One of my personal areas of work lately is in finding ways to improve the user experience with WAL archiving and pg_receivexlog. A couple of experiments have been done, and one of them has finished as a patch for upstream Postgres, in the shape of this commit:
commit: cada1af31d769a6b607018d68894f2c879ff275f
author: Magnus Hagander <magnus@hagander.net>
date: Tue, 17 Jan 2017 12:10:26 +0100
Add compression support to pg_receivexlog
Author: Michael Paquier, review and small changes by me
Combined with replication slots, pg_receivexlog is a nice way to ensure that there is no hole in WAL segments. Compared to the archive_command itself, any failure handling in case of successive failures in archiving a completed segment is easier as there is no need to tweak the parameter of the archive_command or the script used in the command itself to avoid a bloat in pg_xlog, resulting in a crash of Postgres if the partition holding this folder gets full. Any failure handling can happen from a remote position, and there is no need to have a superuser to do this work, only a user with replication rights is enough to drop a slot and unlock the situation. Note though that enforcing the recycling of past segments requires a checkpoint to happen.

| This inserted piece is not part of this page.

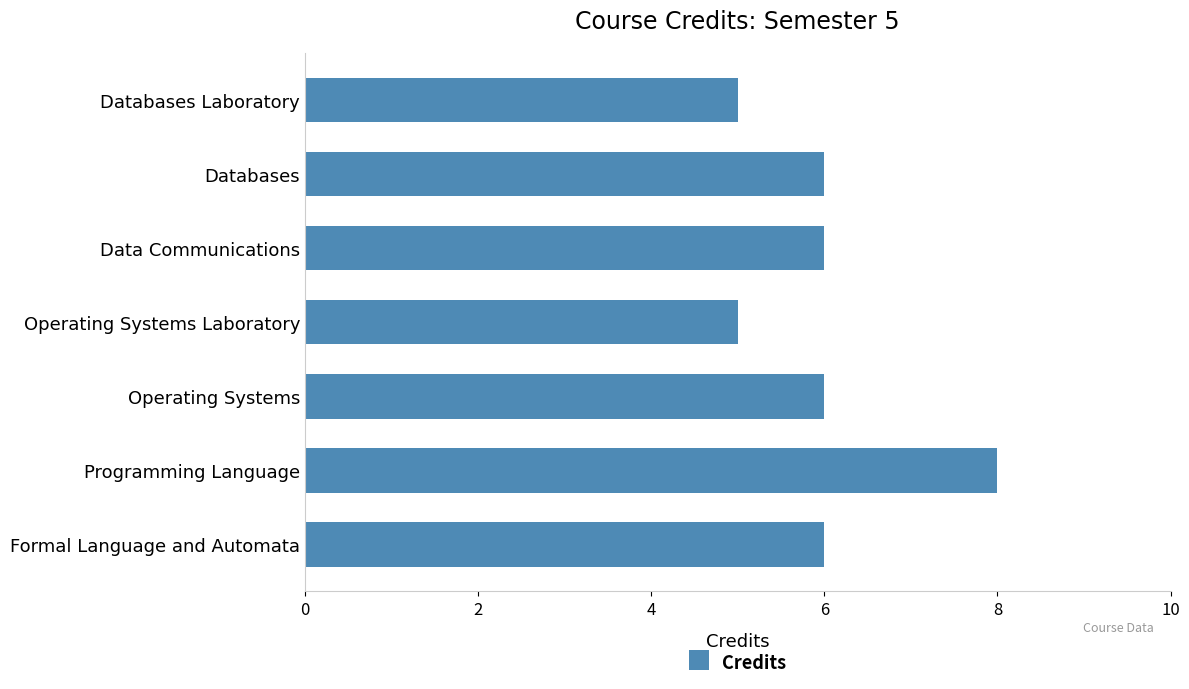

Read the value at Databases Laboratory.

5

The commit above has added a way to compression on-the-fly with zlib WAL records and to store them in .gz files, one for each segment. In those days where disk is cheaper than CPU, compression is not a big deal for many users and they are fine to afford more space to store the same amount of history. However, in cases where Postgres is embedded in a system and the amount of space allowed is controlled it may be a big deal to be able to retain more history using the same amount of space, particularly knowing that a WAL segment compressed with zlib is 3 to 4 times smaller.
The compression option can be activated with a new option switch called --compress, with which can be specified a number from 0 to 9, 0 meaning no compression and 9 the highest level of compression. Note that level 9 is a huge CPU eater and that in an INSERT-only load the compression of each segment may not be able to follow with the WAL generation, resulting in pg_receivexlog complaining that a segment it is requesting has already been removed by a backend checkpoint or, if a replication slot is used, resulting in a crash of the Postgres instance because of pg_xlog getting full.

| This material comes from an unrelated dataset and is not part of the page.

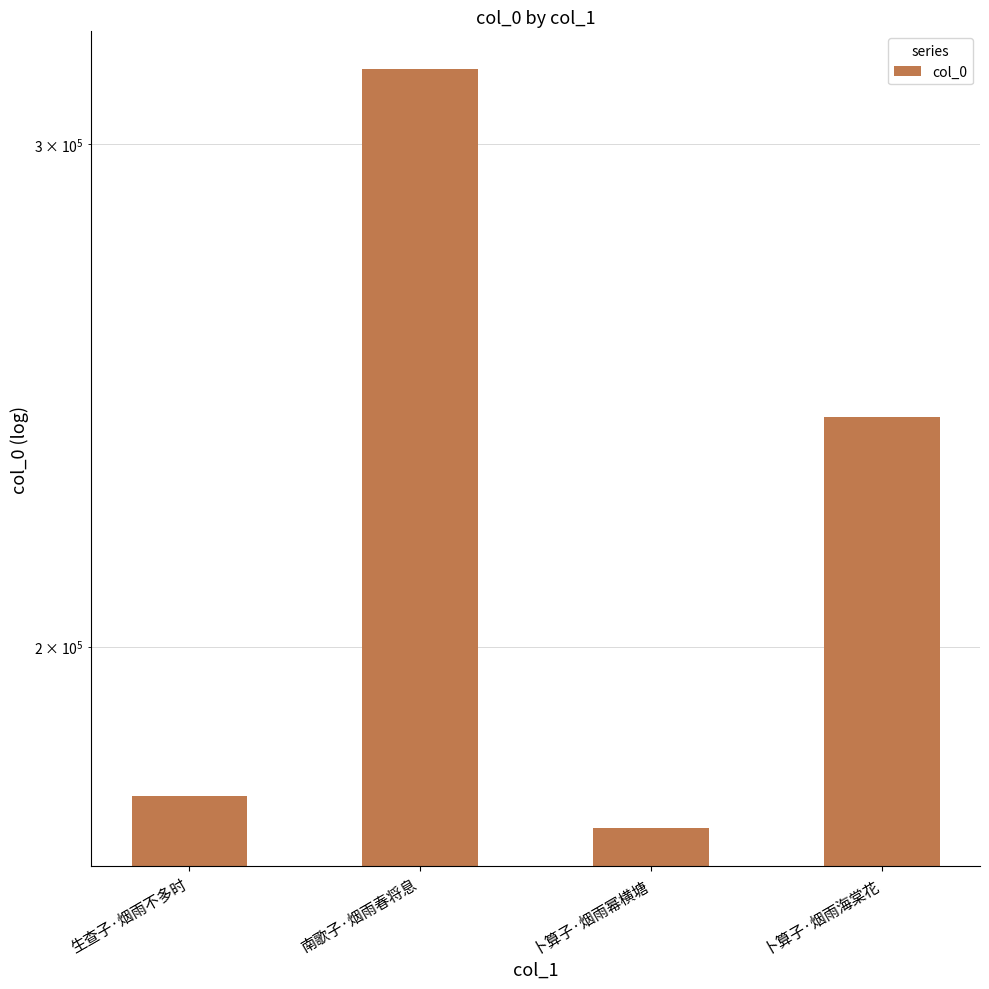

Where does the data first go above 240754?

南歌子·烟雨春将息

$ pg_receivexlog –compress=1 -D /path/to/logs/ –verbose pg_receivexlog: starting log streaming at 0/1000000 (timeline 1) pg_receivexlog: finished segment at 0/2000000 (timeline 1) pg_receivexlog: finished segment at 0/3000000 (timeline 1) […]
And this generates many gzip-ready files.

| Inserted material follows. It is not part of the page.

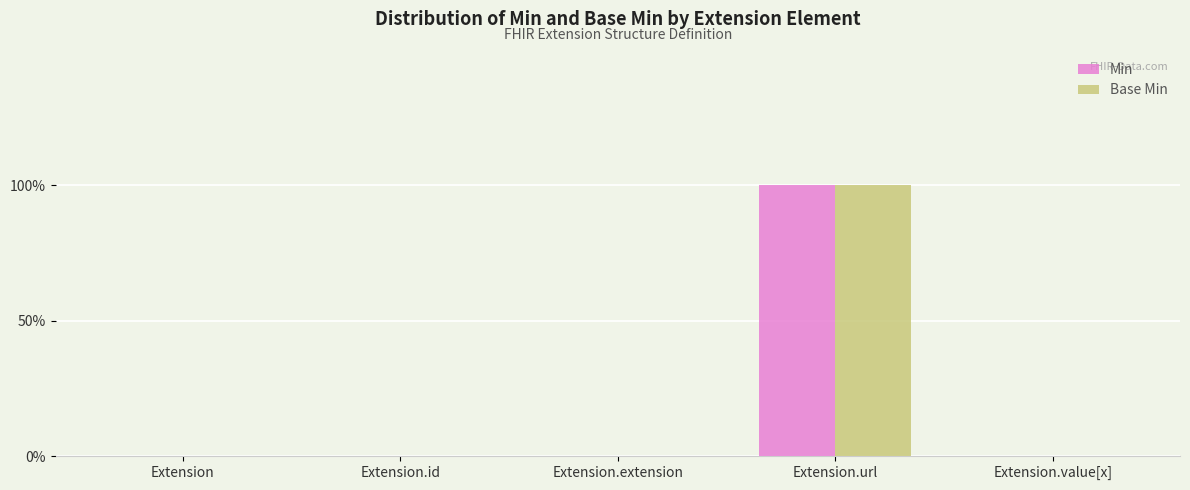

What are all the series names shown in the legend?

Min, Base Min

$ ls /path/to/logs/ 000000010000000000000001.gz 000000010000000000000002.gz […] 000000010000000000000027.gz.partial
--synchronous works as well with the compression support and makes sure that the compressed files, even if not completed segments, are still available. Backup and history files are compressed as well.
Another thing to note is that at startup phase, pg_receivexlog scans the directory it writes the WAL data into for existing segments that are on it and decides based on that from which position it needs to continue working on. The committed patch is smart enough to make a difference between compressed, non-compressed, and even partial segments so it is perfectly fine to mix compression or not and keep the same range of segments saved.